Modified Marsh-Oberhuber classification of histologic findings on coeliac disease

IEL/100 enterocytes: intraepithelial lymphocytes per 100 enterocytes

Source: Stanford Medicine (28).

 

  • Type 0: Normal; coeliac disease highly unlikely

  • Type 1: Seen in patients on a gluten-free diet (suggesting minimal amounts of gluten or gliadin are being ingested); patients with dermatitis herpetiformis; family members of coeliac disease patients, not specific, may be seen in infections.

  • Type 2: Very rare, seen occasionally in dermatitis herpetiformis.

  • Type 3: Spectrum of changes seen in symptomatic coeliac disease.

Dietary Intervention

diet intervention

People diagnosed with coeliac disease must follow a strict life-long of a gluten-free diet.

 

Prolamins in wheat (gliadin), barley (hordein), rye (secalin) and so on must be excluded.

 

Avenin found in oats may not be as toxic as it seems as it occurs in much lower concentrations than other prolamins but this remains controversial (29).
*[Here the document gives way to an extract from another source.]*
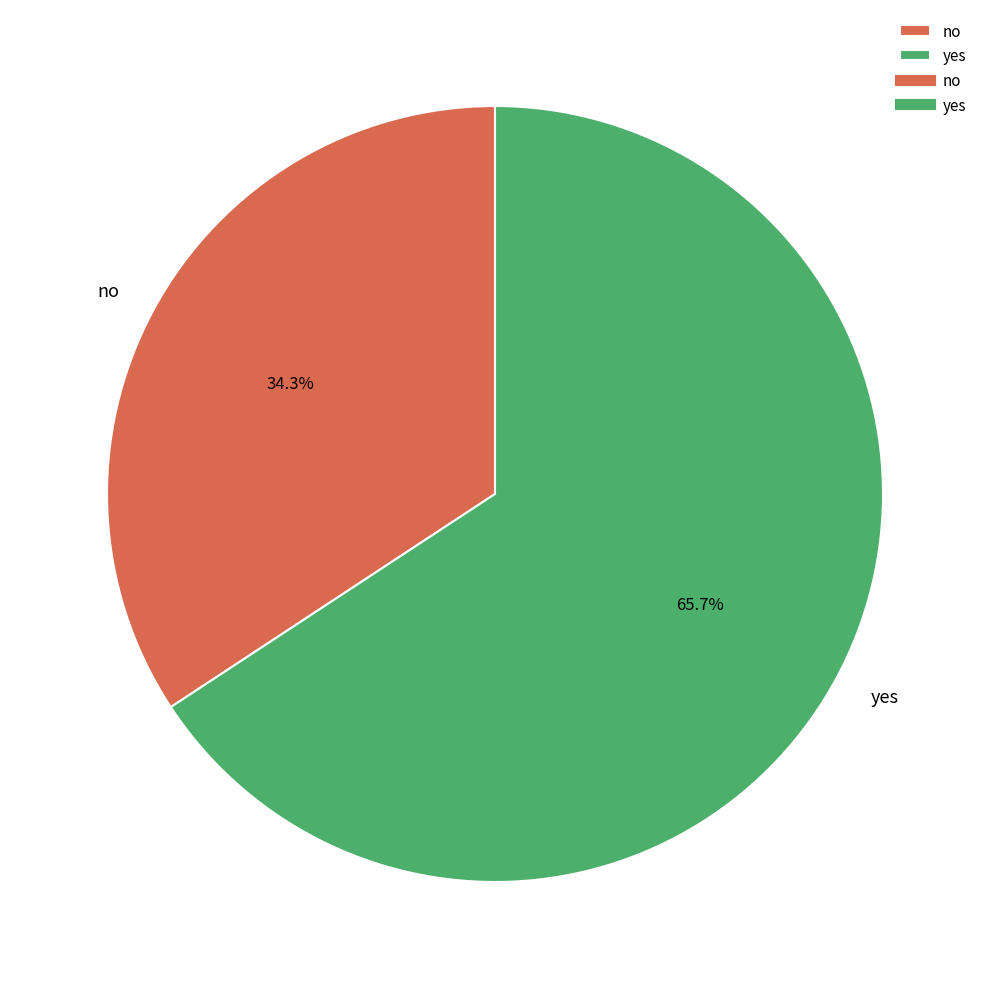

Combined, do yes and no account for over 50%?

Yes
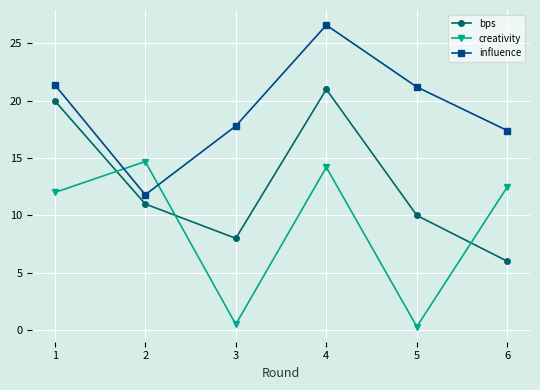

Does the chart have visible grid lines?

Yes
Oat products may be contaminated with gluten during manufacturing and impose an imminent risk for those sensitive to gluten. However, due to frequent food contamination, the total avoidance of gluten intake is inevitable (30).

 

Hence in August 2011, the FDA has set the limit of < 20 ppm gluten (equivalent to 10 ppm gliadin) in gluten-free foods for safety purposes. For some individuals, the threshold of prolonged gluten ingestion may be lower than 50 mg/day (31). Products between 21 to 100 ppm may be labelled as “very low in gluten”. In addition, component ingredients must not contain gluten.

 

For some people who begin to adhere to a gluten-free diet, there is still an increased chance of refractory disease such as small bowel cancer, presumably as a result of inflammation over time. However, for most people, inflammation ultimately resolves and the small intestine begins to heal once gluten is removed (32).

 

Severe cases may require both adherence to a gluten-free diet and improvement in nutrient replacement therapy to correct nutritional deficiencies.

The British Society of Gastroenterology and Coeliac UK suggests that all patients with coeliac disease should be advised to take 1000 mg of calcium per day using supplements, increasing to 1200 mg in males over 55 and post-menopausal women.

 

However, remember to make sure these vitamins are gluten-free. In addition, injections may be given by doctors if your digestive tract has problems with absorption.

Supplementation:

  • Calcium

  • Folate

  • Iron

  • Vitamin B-12

  • Vitamin D

  • Vitamin K

  • Zinc

Refractory Coeliac Disease (RCD)

After a period of strict gluten-free diet, the presence of malabsorptive symptoms and villous atrophy may still exist. Apparently, 5-30% patients do not respond to a gluten-free diet and others may initially respond but have reoccurrences of symptoms and intestinal damage (33).

 

There are limited studies on the treatment of coeliac disease and many therapeutic interventions are being studied for use now. Drug treatments such as steroids, immunosuppressive drugs, and chemotherapy are used but only tested in small amounts of people (34).

 

Hopefully, in the near future, more effective treatments for RCD will become available and improve the outlook for patients.